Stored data

▼▼▼

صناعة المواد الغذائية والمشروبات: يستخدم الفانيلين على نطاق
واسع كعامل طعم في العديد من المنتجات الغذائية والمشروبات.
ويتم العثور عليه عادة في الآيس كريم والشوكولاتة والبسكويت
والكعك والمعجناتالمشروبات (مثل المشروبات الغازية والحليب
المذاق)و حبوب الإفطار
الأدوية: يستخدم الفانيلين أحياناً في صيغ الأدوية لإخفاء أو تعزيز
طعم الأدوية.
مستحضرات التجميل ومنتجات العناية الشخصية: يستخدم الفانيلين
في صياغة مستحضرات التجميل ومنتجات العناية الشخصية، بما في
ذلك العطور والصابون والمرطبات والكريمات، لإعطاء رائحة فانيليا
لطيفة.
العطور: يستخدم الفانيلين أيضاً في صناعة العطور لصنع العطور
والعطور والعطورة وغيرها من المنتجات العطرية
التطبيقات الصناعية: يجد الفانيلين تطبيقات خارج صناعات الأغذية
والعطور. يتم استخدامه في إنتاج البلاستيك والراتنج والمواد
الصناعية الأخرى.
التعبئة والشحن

▲▲▲

**Task brief**. Please copy the line that contains "الأدوية: يستخدم الفانيلين" and each line after it through the end of the records, exactly, and no other lines.

**Expected answer**.
الأدوية: يستخدم الفانيلين أحياناً في صيغ الأدوية لإخفاء أو تعزيز
طعم الأدوية.
مستحضرات التجميل ومنتجات العناية الشخصية: يستخدم الفانيلين
في صياغة مستحضرات التجميل ومنتجات العناية الشخصية، بما في
ذلك العطور والصابون والمرطبات والكريمات، لإعطاء رائحة فانيليا
لطيفة.
العطور: يستخدم الفانيلين أيضاً في صناعة العطور لصنع العطور
والعطور والعطورة وغيرها من المنتجات العطرية
التطبيقات الصناعية: يجد الفانيلين تطبيقات خارج صناعات الأغذية
والعطور. يتم استخدامه في إنتاج البلاستيك والراتنج والمواد
الصناعية الأخرى.
التعبئة والشحن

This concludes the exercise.